After years of neglect, a great deal of Canguilhem's writings have been translated into English. Among them are his celebrated works The Normal and the Pathological and Knowledge of Life as well as two collections of essays, titled A Vital Rationalist and Writings on Medicine.

== Bibliography ==
- Essai sur quelques problèmes concernant le normal et le pathologique (1943), re-published with the title Le normal et le pathologique, augmenté de Nouvelles réflexions concernant le normal et le pathologique (1966).
- La connaissance de la vie (1952).
- La formation du concept de réflexe aux XVIIe et XVIIIe siècles (1955).
- Du développement à l’évolution au XIXe siècle (1962).
- Etudes d’histoire et de philosophie des sciences (1968).
- Vie et Régulation, articles contributed to Encyclopaedia Universalis (1974).
- Idéologie et rationalité dans l’histoire des sciences de la vie (1977).
- La santé, concept vulgaire et question philosophique (1988).
- Vie et mort de Jean Cavaillès.

Translations into English
- Ideology and Rationality in the History of the Life Sciences, trans.

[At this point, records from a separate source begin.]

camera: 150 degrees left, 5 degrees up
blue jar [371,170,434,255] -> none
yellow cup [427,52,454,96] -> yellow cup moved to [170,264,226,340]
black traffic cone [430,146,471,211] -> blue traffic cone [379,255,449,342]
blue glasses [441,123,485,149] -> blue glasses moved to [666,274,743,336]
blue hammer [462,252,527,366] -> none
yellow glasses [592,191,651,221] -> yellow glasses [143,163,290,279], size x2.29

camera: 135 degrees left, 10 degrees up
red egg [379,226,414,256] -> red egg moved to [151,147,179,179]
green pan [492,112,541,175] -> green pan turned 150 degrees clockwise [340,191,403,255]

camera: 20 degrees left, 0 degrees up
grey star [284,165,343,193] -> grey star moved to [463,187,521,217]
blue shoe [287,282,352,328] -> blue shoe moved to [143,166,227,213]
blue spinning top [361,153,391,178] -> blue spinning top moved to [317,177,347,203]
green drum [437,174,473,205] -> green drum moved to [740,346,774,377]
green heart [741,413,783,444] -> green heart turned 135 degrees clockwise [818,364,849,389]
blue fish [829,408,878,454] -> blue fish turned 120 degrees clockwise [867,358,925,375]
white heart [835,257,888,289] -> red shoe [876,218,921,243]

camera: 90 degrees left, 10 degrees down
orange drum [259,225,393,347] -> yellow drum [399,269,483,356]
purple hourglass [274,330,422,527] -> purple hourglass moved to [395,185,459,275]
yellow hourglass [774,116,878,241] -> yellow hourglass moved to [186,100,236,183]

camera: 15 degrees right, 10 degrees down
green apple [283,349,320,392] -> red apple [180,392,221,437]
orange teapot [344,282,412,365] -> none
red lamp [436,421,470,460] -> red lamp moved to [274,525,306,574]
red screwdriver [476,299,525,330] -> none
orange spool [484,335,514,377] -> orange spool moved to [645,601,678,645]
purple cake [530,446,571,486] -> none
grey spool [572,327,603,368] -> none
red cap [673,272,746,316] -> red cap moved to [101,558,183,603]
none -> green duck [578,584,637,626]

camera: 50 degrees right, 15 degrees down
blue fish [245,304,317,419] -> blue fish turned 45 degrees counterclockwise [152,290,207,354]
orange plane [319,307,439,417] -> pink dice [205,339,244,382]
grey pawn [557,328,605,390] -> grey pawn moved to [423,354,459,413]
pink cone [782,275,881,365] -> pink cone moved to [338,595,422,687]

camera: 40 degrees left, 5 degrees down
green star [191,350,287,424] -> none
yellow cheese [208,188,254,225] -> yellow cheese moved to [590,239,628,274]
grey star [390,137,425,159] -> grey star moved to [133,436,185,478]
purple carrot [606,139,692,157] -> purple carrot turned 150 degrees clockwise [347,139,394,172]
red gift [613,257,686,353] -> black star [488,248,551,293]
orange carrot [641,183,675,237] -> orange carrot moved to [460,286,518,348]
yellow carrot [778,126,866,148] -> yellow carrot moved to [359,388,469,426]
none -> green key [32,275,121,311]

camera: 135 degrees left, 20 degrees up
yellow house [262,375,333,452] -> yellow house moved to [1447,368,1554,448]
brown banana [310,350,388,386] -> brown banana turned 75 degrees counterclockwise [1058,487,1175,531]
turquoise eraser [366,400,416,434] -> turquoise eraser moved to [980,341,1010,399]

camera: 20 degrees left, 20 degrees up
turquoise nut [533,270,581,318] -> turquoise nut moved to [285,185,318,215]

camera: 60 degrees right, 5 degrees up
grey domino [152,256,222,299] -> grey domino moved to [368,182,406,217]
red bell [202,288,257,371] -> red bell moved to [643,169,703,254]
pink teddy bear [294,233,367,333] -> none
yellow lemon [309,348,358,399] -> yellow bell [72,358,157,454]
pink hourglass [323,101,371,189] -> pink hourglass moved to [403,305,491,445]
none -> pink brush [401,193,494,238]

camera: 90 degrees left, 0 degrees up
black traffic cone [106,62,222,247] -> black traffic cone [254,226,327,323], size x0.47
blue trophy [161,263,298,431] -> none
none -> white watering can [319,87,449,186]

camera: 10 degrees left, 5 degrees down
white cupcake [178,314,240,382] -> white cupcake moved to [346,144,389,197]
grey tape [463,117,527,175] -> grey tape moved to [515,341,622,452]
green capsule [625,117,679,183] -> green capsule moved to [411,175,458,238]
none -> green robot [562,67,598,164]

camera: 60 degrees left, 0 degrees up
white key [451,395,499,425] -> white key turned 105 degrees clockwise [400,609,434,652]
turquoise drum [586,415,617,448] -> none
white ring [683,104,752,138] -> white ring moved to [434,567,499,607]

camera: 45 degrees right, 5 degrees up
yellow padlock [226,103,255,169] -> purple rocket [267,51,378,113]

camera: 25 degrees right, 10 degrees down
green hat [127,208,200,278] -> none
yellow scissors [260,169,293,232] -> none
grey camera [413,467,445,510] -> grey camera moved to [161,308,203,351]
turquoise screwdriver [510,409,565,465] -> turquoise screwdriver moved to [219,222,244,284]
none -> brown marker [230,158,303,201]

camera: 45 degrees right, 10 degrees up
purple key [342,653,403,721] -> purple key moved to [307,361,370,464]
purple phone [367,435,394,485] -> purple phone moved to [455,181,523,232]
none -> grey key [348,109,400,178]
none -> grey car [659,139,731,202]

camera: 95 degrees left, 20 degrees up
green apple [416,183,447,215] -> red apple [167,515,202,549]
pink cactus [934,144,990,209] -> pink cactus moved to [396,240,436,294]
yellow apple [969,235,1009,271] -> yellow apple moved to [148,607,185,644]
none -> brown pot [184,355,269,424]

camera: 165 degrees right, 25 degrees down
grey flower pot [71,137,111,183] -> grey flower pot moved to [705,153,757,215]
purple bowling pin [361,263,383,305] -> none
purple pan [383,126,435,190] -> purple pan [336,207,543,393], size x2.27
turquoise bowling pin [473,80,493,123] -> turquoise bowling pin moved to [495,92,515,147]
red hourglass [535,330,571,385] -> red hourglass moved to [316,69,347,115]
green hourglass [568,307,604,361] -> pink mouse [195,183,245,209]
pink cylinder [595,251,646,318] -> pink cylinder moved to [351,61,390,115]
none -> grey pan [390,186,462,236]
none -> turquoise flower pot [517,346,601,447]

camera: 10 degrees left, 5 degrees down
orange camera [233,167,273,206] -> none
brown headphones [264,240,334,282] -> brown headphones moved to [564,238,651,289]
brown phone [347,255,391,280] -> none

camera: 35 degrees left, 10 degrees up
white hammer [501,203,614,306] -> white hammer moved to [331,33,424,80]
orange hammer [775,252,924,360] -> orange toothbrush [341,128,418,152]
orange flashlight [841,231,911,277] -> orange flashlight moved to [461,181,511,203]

Arthur Goldhammer (Cambridge: MIT Press, 1988).
- The Normal and the Pathological, trans. Carolyn R. Fawcett & Robert S. Cohen (New York: Zone Books, 1991).
- Machine and Organism, trans. Mark Cohen & Randall Cherry, in "Incorporations" Ed. by Jonathan Crary and Sanford Kwinter (New York: Zone Books, 1992).
- A Vital Rationalist: Selected Writings, trans. Arthur Goldhammer (New York: Zone Books, 1994).
- Knowledge of Life, trans. Stefanos Geroulanos and Daniela Ginsburg (New York: Fordham UP, 2008).
- Writings on Medicine, trans. Stefanos Geroulanos and Todd Meyers (New York: Fordham UP, 2012).
- The formation of the concept of reflex in the XVIIth and XVIIIth centuries (2024).
- Life and Death of Jean Cavaillès (2024).